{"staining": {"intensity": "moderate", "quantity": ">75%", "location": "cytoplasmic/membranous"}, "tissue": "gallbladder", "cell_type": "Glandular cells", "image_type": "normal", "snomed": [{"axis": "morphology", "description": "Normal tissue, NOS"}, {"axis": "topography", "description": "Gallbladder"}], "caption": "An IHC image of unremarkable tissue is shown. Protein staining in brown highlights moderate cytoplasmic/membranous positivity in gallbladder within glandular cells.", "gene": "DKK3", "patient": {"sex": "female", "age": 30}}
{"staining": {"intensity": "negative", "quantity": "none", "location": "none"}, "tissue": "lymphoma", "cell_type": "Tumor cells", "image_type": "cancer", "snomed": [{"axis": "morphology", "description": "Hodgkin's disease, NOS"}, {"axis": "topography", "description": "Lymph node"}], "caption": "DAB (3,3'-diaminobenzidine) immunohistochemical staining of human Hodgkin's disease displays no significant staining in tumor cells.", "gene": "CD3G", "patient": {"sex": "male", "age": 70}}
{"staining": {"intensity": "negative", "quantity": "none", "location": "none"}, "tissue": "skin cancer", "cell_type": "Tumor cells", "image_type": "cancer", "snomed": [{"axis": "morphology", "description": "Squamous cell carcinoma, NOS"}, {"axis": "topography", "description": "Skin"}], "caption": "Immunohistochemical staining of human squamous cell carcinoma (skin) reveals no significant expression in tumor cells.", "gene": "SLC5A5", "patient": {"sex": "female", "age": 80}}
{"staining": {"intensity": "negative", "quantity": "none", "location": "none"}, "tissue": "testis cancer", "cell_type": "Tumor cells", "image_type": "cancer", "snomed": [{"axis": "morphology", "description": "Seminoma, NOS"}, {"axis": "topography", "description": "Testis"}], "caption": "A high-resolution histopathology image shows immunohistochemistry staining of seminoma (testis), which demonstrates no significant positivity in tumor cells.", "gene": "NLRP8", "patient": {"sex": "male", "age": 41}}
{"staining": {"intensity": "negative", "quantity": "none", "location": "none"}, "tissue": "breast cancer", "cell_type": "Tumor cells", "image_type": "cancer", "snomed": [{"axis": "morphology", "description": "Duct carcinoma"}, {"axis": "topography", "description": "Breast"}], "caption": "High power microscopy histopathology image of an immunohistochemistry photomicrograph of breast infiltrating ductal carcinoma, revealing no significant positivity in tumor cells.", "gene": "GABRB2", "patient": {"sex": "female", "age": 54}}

+ + + + + + +

Which lines in the records above contain the word "carcinoma"? Copy each one.

{"staining": {"intensity": "negative", "quantity": "none", "location": "none"}, "tissue": "skin cancer", "cell_type": "Tumor cells", "image_type": "cancer", "snomed": [{"axis": "morphology", "description": "Squamous cell carcinoma, NOS"}, {"axis": "topography", "description": "Skin"}], "caption": "Immunohistochemical staining of human squamous cell carcinoma (skin) reveals no significant expression in tumor cells.", "gene": "SLC5A5", "patient": {"sex": "female", "age": 80}}
{"staining": {"intensity": "negative", "quantity": "none", "location": "none"}, "tissue": "breast cancer", "cell_type": "Tumor cells", "image_type": "cancer", "snomed": [{"axis": "morphology", "description": "Duct carcinoma"}, {"axis": "topography", "description": "Breast"}], "caption": "High power microscopy histopathology image of an immunohistochemistry photomicrograph of breast infiltrating ductal carcinoma, revealing no significant positivity in tumor cells.", "gene": "GABRB2", "patient": {"sex": "female", "age": 54}}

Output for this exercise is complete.